▶ **Problem description**: From the passage on removing symbols in Mathematica, reproduce word for word the part that opens with the words containing "What you have" and closes with "a good practice.".

▶ **Selected passage**:
▽

The problem you encountered is actually more subtle. Remember that when you
use Remove (as compared to Clear or ClearAll), the symbol is completely removed
from the system. This is a pretty disruptive operation. Now, what should the system do if the symbol you are removing is referenced by some other symbols?
 Keeping it there unchanged would mean that the symbol has not been really removed
from the system. The solution used in Mathematica is to change a reference to a
symbol
(say "a") to Removed[a]. In practice, this means that, even when you
re-introduce
the symbol, those definitions that were involving it are still "spoiled" and
can not
be used.  IMO, this is a very sensible design, but this is what leads to the
behavior
that puzzled you. Have a look:

f[b_]:=Module[{t},a[t_]=b*t^2;]
Remove[a];
?f

Global`f
f[b_]:=Module[{t},Removed[a][t_]=b t^2;]

What you have to do in your approach is to re-run the definition for "f", to
be able to
use it. This is however pretty error-prone. You can cure this by calling
Clear or ClearAll
instead of Remove, but even this approach I don't consider a good practice.

△

▶ **Records supplied**:
▽

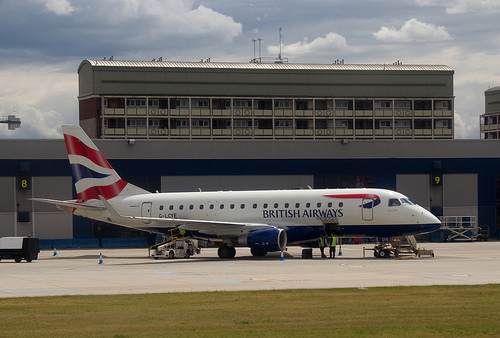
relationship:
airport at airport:
[0, 48, 499, 337] [65, 48, 453, 173]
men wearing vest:
[313, 232, 338, 263] [316, 236, 337, 248]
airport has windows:
[0, 48, 499, 337] [154, 201, 359, 219]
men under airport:
[313, 232, 338, 263] [0, 48, 499, 337]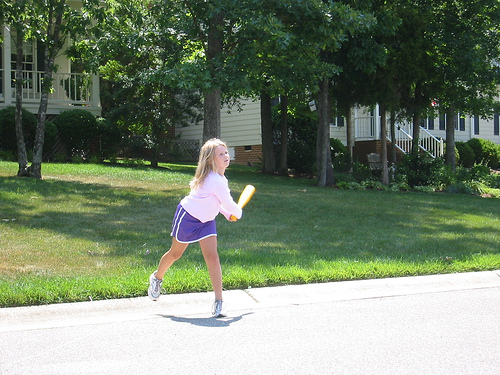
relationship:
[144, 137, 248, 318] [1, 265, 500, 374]
girl on street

△

▶ **Answer to the exercise**:
What you have to do in your approach is to re-run the definition for "f", to
be able to
use it. This is however pretty error-prone. You can cure this by calling
Clear or ClearAll
instead of Remove, but even this approach I don't consider a good practice.